For the entries below, the expected answer is the line with "原文:[https://www . geeksforgeeks", the line with "的最小值是 1，因此最小和= 2。", and every line between them, exactly as written, and nothing more.

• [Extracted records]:

--- START ---

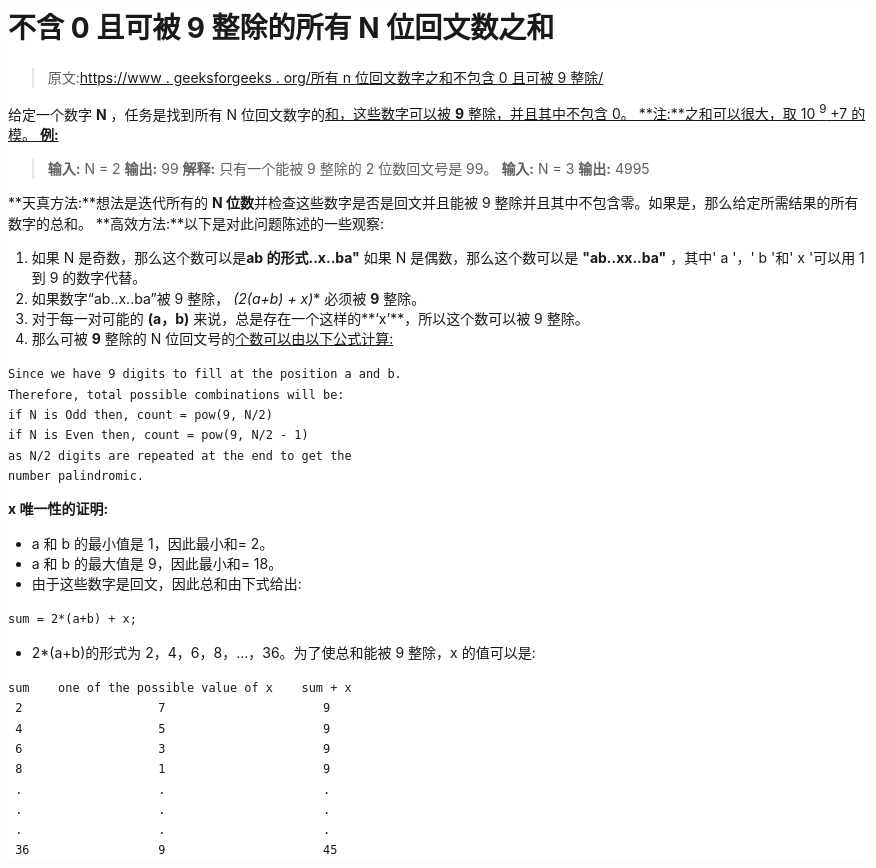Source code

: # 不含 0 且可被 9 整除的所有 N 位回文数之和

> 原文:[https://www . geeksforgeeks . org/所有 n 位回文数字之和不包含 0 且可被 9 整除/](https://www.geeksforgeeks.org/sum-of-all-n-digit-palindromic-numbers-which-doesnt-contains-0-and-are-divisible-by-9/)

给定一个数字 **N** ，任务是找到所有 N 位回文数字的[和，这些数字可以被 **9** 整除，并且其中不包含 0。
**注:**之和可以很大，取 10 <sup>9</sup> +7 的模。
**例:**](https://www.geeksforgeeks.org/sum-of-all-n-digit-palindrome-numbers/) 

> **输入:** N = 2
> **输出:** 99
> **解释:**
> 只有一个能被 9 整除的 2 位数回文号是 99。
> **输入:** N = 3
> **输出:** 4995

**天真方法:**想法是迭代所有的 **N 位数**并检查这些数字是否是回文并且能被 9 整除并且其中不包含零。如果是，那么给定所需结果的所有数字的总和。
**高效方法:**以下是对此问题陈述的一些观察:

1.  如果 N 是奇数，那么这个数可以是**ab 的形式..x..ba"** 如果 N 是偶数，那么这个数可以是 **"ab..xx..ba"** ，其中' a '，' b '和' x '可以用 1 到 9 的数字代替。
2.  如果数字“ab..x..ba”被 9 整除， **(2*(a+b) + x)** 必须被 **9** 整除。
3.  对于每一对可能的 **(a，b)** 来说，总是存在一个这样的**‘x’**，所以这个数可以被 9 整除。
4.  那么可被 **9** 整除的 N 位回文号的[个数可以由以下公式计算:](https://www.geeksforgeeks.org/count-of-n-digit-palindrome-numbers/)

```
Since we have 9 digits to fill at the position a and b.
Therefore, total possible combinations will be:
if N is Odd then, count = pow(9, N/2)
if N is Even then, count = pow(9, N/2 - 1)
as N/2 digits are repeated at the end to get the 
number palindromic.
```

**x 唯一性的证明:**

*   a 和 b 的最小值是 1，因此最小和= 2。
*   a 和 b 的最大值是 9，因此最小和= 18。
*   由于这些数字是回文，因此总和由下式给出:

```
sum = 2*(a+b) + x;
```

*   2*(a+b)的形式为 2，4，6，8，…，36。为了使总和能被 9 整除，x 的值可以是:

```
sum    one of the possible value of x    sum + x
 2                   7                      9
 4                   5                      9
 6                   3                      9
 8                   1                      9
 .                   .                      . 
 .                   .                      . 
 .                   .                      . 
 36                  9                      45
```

--- END ---
--- START ---

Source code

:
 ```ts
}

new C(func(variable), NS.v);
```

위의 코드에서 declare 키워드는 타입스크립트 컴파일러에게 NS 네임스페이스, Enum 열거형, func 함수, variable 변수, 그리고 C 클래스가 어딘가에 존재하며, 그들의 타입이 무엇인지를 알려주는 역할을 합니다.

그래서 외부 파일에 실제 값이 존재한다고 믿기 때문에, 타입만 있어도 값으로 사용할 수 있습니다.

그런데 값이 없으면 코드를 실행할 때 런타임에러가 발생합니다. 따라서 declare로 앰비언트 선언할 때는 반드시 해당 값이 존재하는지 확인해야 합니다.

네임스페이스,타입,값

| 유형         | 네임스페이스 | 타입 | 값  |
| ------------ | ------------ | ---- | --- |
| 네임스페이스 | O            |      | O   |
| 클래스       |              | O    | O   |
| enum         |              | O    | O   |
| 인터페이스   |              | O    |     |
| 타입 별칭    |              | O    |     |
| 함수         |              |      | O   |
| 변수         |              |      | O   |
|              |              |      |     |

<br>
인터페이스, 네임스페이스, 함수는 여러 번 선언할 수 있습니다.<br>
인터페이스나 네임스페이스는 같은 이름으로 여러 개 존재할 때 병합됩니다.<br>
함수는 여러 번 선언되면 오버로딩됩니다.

--- END ---

• [Written reply]:
> 原文:[https://www . geeksforgeeks . org/所有 n 位回文数字之和不包含 0 且可被 9 整除/](https://www.geeksforgeeks.org/sum-of-all-n-digit-palindromic-numbers-which-doesnt-contains-0-and-are-divisible-by-9/)

给定一个数字 **N** ，任务是找到所有 N 位回文数字的[和，这些数字可以被 **9** 整除，并且其中不包含 0。
**注:**之和可以很大，取 10 <sup>9</sup> +7 的模。
**例:**](https://www.geeksforgeeks.org/sum-of-all-n-digit-palindrome-numbers/) 

> **输入:** N = 2
> **输出:** 99
> **解释:**
> 只有一个能被 9 整除的 2 位数回文号是 99。
> **输入:** N = 3
> **输出:** 4995

**天真方法:**想法是迭代所有的 **N 位数**并检查这些数字是否是回文并且能被 9 整除并且其中不包含零。如果是，那么给定所需结果的所有数字的总和。
**高效方法:**以下是对此问题陈述的一些观察:

1.  如果 N 是奇数，那么这个数可以是**ab 的形式..x..ba"** 如果 N 是偶数，那么这个数可以是 **"ab..xx..ba"** ，其中' a '，' b '和' x '可以用 1 到 9 的数字代替。
2.  如果数字“ab..x..ba”被 9 整除， **(2*(a+b) + x)** 必须被 **9** 整除。
3.  对于每一对可能的 **(a，b)** 来说，总是存在一个这样的**‘x’**，所以这个数可以被 9 整除。
4.  那么可被 **9** 整除的 N 位回文号的[个数可以由以下公式计算:](https://www.geeksforgeeks.org/count-of-n-digit-palindrome-numbers/)

```
Since we have 9 digits to fill at the position a and b.
Therefore, total possible combinations will be:
if N is Odd then, count = pow(9, N/2)
if N is Even then, count = pow(9, N/2 - 1)
as N/2 digits are repeated at the end to get the 
number palindromic.
```

**x 唯一性的证明:**

*   a 和 b 的最小值是 1，因此最小和= 2。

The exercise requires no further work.